Hay heridas que parecen pequeñas y silenciosas, pero cuya evolución puede transformar rápidamente una condición tratable en un problema de salud de mayor gravedad. Esa posibilidad es la que llevó a la Secretaría de Salud de Querétaro a fortalecer sus mecanismos de vigilancia epidemiológica frente a la miasis humana causada por el gusano barrenador.
La decisión ocurrió después de que en el país se confirmara el primer caso de esta enfermedad.
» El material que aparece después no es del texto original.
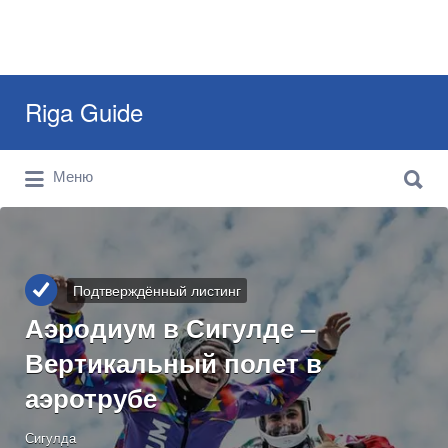
Искать:
Riga Guide
Искать:
Travel Tips, Tourist Information, Maps &
Меню
Reviews
Подтверждённый листинг
Аэродиум в Сигулде –
Вертикальный полет в
аэротрубе
Сигулда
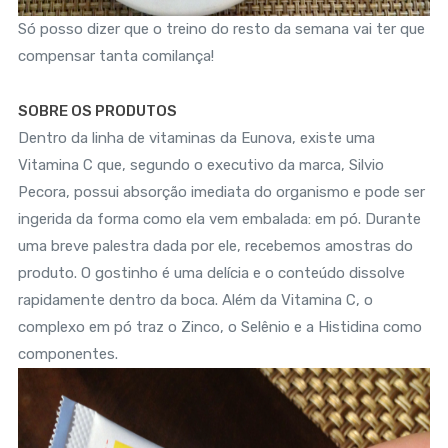
Só posso dizer que o treino do resto da semana vai ter que
compensar tanta comilança!
SOBRE OS PRODUTOS
Dentro da linha de vitaminas da Eunova, existe uma
Vitamina C que, segundo o executivo da marca, Silvio
Pecora, possui absorção imediata do organismo e pode ser
ingerida da forma como ela vem embalada: em pó. Durante
uma breve palestra dada por ele, recebemos amostras do
produto. O gostinho é uma delícia e o conteúdo dissolve
rapidamente dentro da boca. Além da Vitamina C, o
complexo em pó traz o Zinco, o Selênio e a Histidina como
componentes.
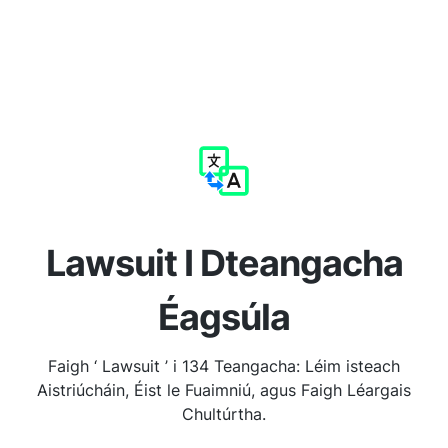
Lawsuit I Dteangacha
Éagsúla
Faigh ‘ Lawsuit ’ i 134 Teangacha: Léim isteach
Aistriúcháin, Éist le Fuaimniú, agus Faigh Léargais
Chultúrtha.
Desde entonces, la dependencia estatal reforzó el monitoreo permanente en todas las unidades médicas, así como la notificación, investigación y seguimiento de los casos detectados.
Durante 2026, Querétaro ha confirmado cuatro casos de miasis humana: uno en Cadereyta de Montes, dos en el municipio de Querétaro y uno más en San Juan del Río. Asimismo, el Comité Estatal de Vigilancia Epidemiológica analizó uno de estos casos y, con base en la evidencia clínica, epidemiológica y de laboratorio, dictaminó una defunción atribuida a esta enfermedad.
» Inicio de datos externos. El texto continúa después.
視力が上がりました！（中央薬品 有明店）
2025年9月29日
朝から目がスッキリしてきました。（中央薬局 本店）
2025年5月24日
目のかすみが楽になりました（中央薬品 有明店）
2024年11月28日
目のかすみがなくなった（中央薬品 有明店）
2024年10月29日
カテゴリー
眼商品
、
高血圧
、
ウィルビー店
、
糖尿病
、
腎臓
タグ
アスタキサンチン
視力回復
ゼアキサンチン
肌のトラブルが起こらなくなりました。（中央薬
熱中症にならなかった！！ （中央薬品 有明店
La miasis humana es ocasionada por las larvas de la mosca Cochliomyia hominivorax, conocidas por desarrollarse en heridas abiertas donde se alimentan de tejido vivo. Aunque su presencia es más frecuente en animales, también puede afectar a seres humanos cuando la mosca deposita huevecillos sobre lesiones o mucosas.
La enfermedad puede comenzar en una herida aparentemente menor. Con el paso de las horas o los días, la lesión aumenta de tamaño, aparece dolor intenso, inflamación, mal olor, secreciones o incluso la presencia visible de larvas. En algunos pacientes también se presentan fiebre y otros signos de infección.
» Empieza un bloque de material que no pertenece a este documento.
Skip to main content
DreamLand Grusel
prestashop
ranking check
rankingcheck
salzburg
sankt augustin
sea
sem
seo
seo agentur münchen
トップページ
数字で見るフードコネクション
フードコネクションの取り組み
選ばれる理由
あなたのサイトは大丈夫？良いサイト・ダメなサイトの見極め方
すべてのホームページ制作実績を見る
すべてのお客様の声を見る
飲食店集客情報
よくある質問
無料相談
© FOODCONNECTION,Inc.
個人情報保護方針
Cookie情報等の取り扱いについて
Las personas con heridas descubiertas, quienes viven cerca de ganado, adultos mayores, pacientes con diabetes, personas inmunosuprimidas o con dificultades para el cuidado de sus lesiones representan los grupos con mayor riesgo.
Por ello, la Secretaría de Salud insiste en una medida que puede marcar la diferencia: cuidar adecuadamente cualquier herida, evitar dejarla expuesta y acudir de inmediato a una unidad médica ante cualquier sospecha. Paralelamente, la dependencia mantiene la vigilancia epidemiológica y la coordinación con autoridades de sanidad animal para fortalecer la prevención, el seguimiento de casos y la protección de la población.